The final essay in this threesome deals with two well-known contemporary philosophers of religion, Phillip Quinn and William Lane Craig. They differ on the issue of the foundation of religious tolerance. Michael Jones clearly frames this dispute by focusing their difference in terms of the question of whether Quinn is correct in thinking that cognitive humility, or modesty is an appropriate foundation for religious tolerance. Craig thinks it is not an adequate foundation because it amounts to a form of skepticism. That is, he argues that this foundation for religious tolerance entails that one has to doubt one’s own beliefs in order be tolerant of other differing or conflicting views. Jones, however, defends Quinn by showing that Quinn’s thesis of cognitive humility does not entail doubt and, a fortiori, skepticism. He concludes that cognitive humility is warranted and that Quinn’s argument has a decisive advantage over Craig’s position.

The next set of essays deal with issues of epistemology and metaphysics. In the first of these last three essays, Cobett and Cangelosi criticize Andrew Johnson’s defense of what has come to be called the “New Atheism” (as Anderson’s position was put forth in an essay that appeared in this journal). They argue that Anderson has wrongly accepted Flew’s famous claim that atheism ought to be the default epistemic position and that accordingly the burden of proof is rightly placed on the theist to justify his or her belief that God exists. To make this point, the authors draw an important distinction between “not believing that God exists” and “believing that it is not the case that God exists.” They contend that only the latter counts as atheism and when Flew and the new atheists (like Anderson) embrace the presumption of atheism they are actually embracing only the presumption of agnosticism. Once this is seen, it becomes clear that the onus of justification is not simply on theism, but is on atheism as well.

In moving to metaphysics, Dumsday clearly lays out the difference between dispositional properties (capacities, abilities, causal powers, etc.) and categorical properties (shape, size, spatial extension, etc.) and summarizes the various positions taken on whether reality is composed of only one or both of such properties. The view at the focus of his argument is called pan-dispositionalism which holds that dispositional properties are the only irreducible intrinsic properties in reality. Even though Dumsday thinks that both this position and its mirror image categoricalism (the only irreducible intrinsic properties are categorical) are false, the focus of his argument is to show that pan-dispositionalism is logically incompatible with scientific naturalism. It is this point that should be of interest to many philosophers of religion. Such philosophers tend to favor pan-dispositionalism since it allows for the reality of unextended objects. Indeed such philosophers of religion might welcome the argument of this essay since it maintains that if pan-dispositionalism is true, the claim of scientific naturalism that no unextended objects exist must be false.

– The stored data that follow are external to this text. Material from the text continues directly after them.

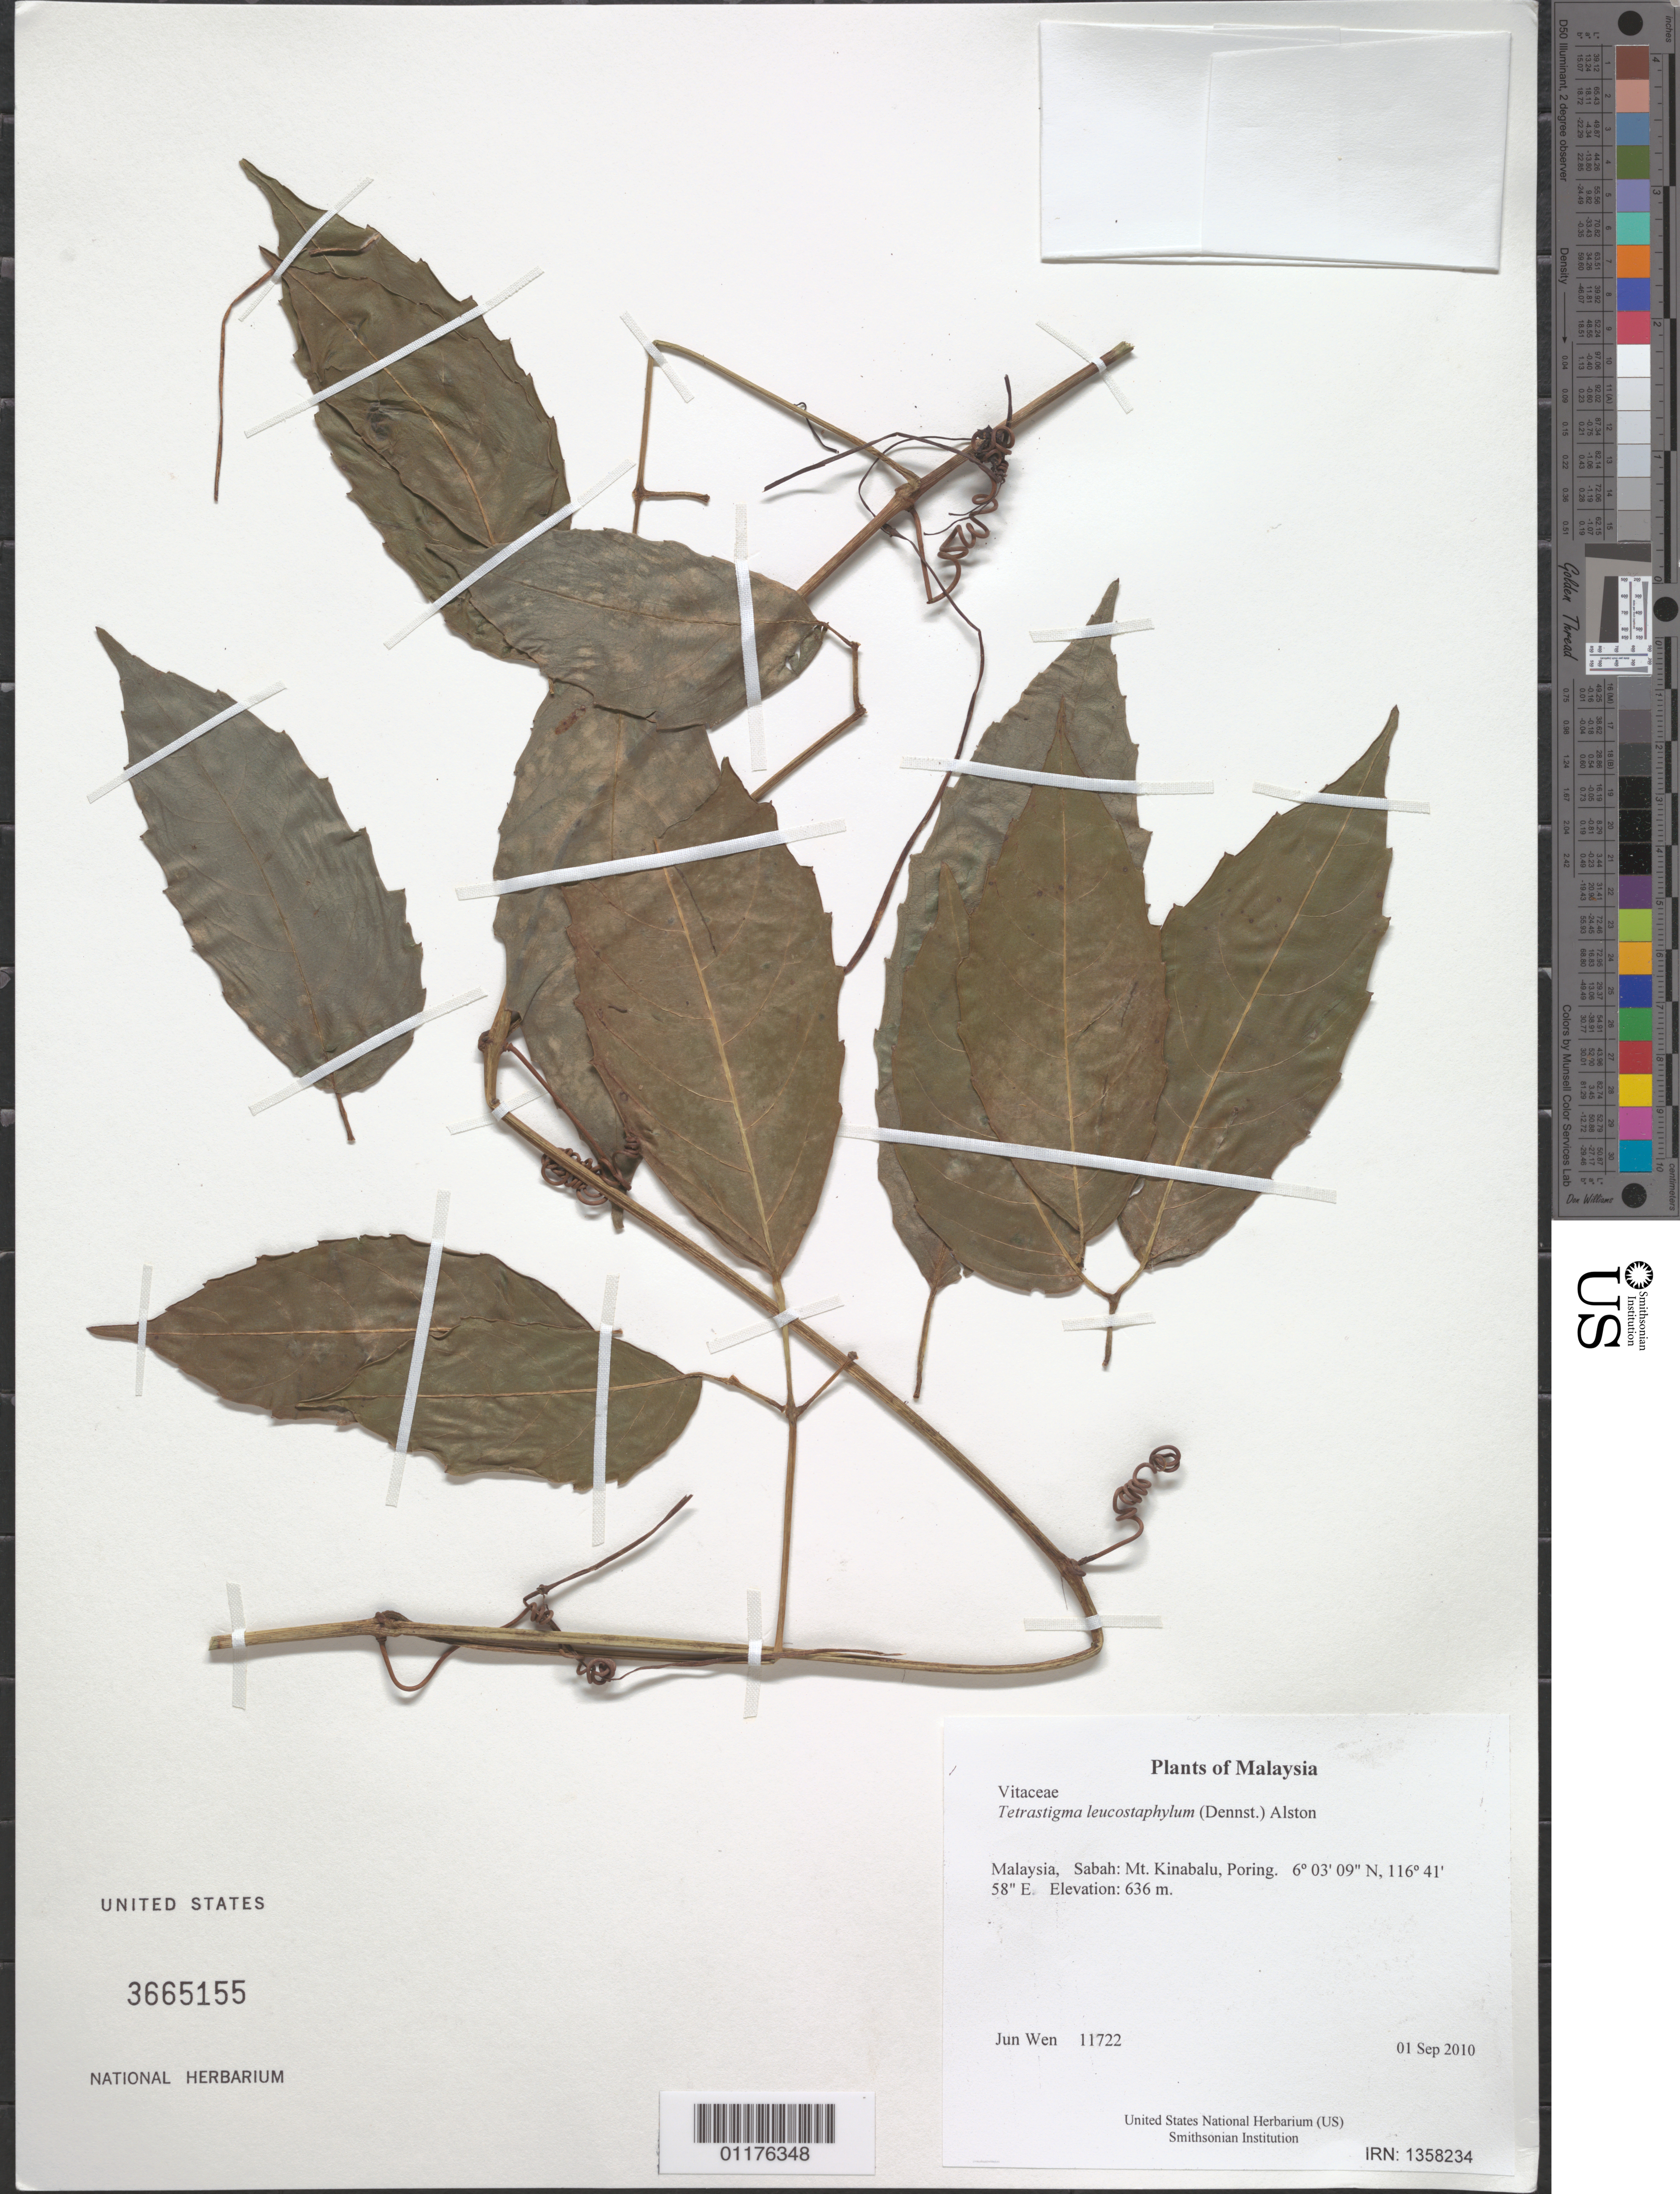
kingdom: Plantae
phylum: Tracheophyta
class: Magnoliopsida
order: Vitales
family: Vitaceae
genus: Tetrastigma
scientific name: Tetrastigma leucostaphylum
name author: (Dennst.) Alston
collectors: J. Wen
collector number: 11722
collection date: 2010-09-01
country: Malaysia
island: Borneo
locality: Sabah: Mt. Kinabalu, Poring.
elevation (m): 636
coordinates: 06 03 09.1 N, 116 41 58.1 E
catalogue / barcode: US 3665155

The final article in this issue, returns to epistemology. Nathan Shannon discusses divine conceptualism, according to which all abstract objects are taken to be propositions in the mind of God. His focus is on one set of these, namely, necessary truths. He asks: what makes the necessary truths of logic necessarily true? He proposes that they are true by virtue of existing in the mind of God, or if you will, that God makes them true. But even though we might embrace a theistic truth-maker theory for necessary truths, we will still not have a substantive account of why God makes these logical laws. Indeed, we necessarily cannot have such an account because this would require that we know the essence of God and this is impossible.